▸ Detalles del ejercicio
Escribe la continuación del texto sobre Pentecostés y la misión de la Iglesia, empezando justo después de su última oración.

La preocupación fundamental de toda comunidad de Iglesia es anunciar y encarnar el Evangelio en la vida de los hombres y mujeres de nuestro tiempo: “El gozo y la esperanza, las lágrimas y angustias de los hombres de nuestro tiempo, especialmente de los pobres, son también el gozo y la esperanza, las lágrimas y angustias de los discípulos de Cristo” (GS). Es una tarea necesaria y urgente. La comunidad de Iglesia ha recibido el Evangelio. Es bueno preguntarse: ¿qué ha hecho la comunidad y cada integrante de ella con el Evangelio?
En este Pentecostés, le pedimos a Jesús que cumpla su promesa con nosotros. Que nos envíe el Espíritu Santo. Que sea recibido por cada uno y por todos. Que llegue con sus dones a su Iglesia. Que la anime con su presencia. Que la haga recuperarse. Que este Pentecostés sea una nueva primavera de nuestra Iglesia. Que la haga encarnar el Evangelio en el mundo contemporáneo.

Registros de datos guardados

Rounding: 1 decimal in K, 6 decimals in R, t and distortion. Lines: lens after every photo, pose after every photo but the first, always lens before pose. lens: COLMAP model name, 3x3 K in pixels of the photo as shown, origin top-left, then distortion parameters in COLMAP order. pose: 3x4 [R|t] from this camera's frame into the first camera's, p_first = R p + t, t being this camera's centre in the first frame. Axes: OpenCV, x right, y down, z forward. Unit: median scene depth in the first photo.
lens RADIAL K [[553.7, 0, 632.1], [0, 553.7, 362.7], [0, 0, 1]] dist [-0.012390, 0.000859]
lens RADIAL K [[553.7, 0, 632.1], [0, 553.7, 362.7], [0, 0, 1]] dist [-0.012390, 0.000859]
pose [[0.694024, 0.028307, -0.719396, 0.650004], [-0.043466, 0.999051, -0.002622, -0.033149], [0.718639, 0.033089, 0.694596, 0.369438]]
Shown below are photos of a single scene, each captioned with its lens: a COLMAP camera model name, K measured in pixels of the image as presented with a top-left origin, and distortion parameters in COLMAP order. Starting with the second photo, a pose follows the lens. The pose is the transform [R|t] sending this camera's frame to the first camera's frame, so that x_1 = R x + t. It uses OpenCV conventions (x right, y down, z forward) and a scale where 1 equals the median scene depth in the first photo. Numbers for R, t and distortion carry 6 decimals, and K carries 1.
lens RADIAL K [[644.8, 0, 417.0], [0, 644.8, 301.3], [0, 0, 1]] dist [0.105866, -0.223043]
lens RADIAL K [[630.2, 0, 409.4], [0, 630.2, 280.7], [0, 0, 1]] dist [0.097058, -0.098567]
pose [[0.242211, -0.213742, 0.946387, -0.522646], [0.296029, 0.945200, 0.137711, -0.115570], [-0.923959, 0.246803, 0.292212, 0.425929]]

▸ Resultado del ejercicio
Que Francisco I, encabezando la Iglesia, con la cooperación y compromiso de todos nosotros, animados por el Espíritu, seamos la Iglesia de Jesús.
“Ven, padre de los pobres. Ven, dador de los dones. Ven, luz de los corazones. Dobla lo que es rígido. Calienta lo que es frío. Endereza lo que está desviado”.
Amén.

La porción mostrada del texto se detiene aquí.